# Text:
● ● ●
You can try using REINDEX instead of dropping and creating the index. It
takes an exclusive lock on the table (instead of a write-lock during CREATE
INDEX) so your application will have to wait during reindex, but maybe it is
faster... When you use the reindexdb script in the contrib dir you can even
put it in a crontab.

Sander




Re: VACUUM not doing its job?

From
Jochem van Dieten
Date:
Kristian Eide wrote:
>>You should also search the archives for threads on free space maps. You
>>most likely need to increase yours. In particular, see:
>>   http://archives.postgresql.org/pgsql-general/2002-07/msg00972.php
> 
> 
> Thanks, very helpful, although there does not seem to be much description of
> what the two free space map options in postgresql.conf actually do. Doing a
> VACUUM ANALYZE VERBOSE on my largest table gives me:
> 
> NOTICE:  Pages 43681: Changed 208, Empty 0; Tup 1921387: Vac 61669, Keep 0,
> UnUsed 1362341.
> 
> I will try to increase the 'max_fsm_pages' option from 10000 to 500000 and
> see if that helps.

The default could indeed be a bit low for some installations. With 
10,000 pages in the FSM and a page being 8 KB this is only 80 MB at most 
(presuming pages are completely free). So whenever you update more than 
80 MB between vacuums, you are sure to have a disk space leak, and even 
if you update less but the pages are not completely empty you will leak 
diskspace.
● ● ●
# Problem set:
a. In the NOTICE line that VACUUM ANALYZE VERBOSE printed in the forum thread, list every labeled field and the value given for it.
b. Copy out the forum thread word for word, from "You can try" down to "in a crontab.".

Records from a collection:
● ● ●
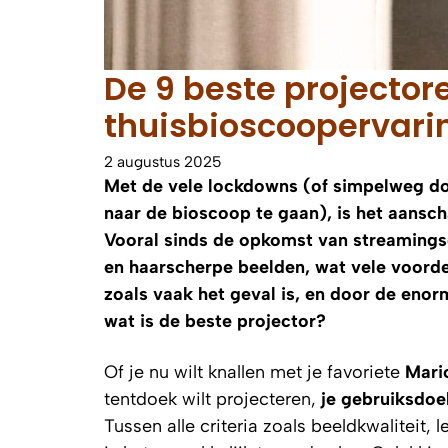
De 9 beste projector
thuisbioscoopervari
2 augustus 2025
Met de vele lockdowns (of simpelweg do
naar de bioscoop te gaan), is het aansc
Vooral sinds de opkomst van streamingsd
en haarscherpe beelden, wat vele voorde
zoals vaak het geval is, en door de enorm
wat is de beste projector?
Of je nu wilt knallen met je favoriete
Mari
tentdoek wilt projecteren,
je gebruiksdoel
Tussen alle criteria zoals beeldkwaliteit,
● ● ●
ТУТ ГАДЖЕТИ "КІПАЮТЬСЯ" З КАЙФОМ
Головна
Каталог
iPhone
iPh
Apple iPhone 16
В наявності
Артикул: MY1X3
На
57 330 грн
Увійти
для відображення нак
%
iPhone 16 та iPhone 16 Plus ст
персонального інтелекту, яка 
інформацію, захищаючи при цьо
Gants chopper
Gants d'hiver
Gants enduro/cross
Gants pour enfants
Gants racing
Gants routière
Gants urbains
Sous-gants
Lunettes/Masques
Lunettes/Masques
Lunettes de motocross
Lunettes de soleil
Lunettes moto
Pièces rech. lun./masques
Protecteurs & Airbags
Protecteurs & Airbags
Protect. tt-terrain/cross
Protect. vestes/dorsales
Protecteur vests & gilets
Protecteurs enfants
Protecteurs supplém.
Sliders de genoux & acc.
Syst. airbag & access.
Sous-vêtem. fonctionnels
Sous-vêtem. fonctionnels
● ● ●
# Answers by task:
a.
Pages: 43681
Changed: 208
Empty: 0
Tup: 1921387
Vac: 61669
Keep: 0
UnUsed: 1362341

b.
You can try using REINDEX instead of dropping and creating the index. It
takes an exclusive lock on the table (instead of a write-lock during CREATE
INDEX) so your application will have to wait during reindex, but maybe it is
faster... When you use the reindexdb script in the contrib dir you can even
put it in a crontab.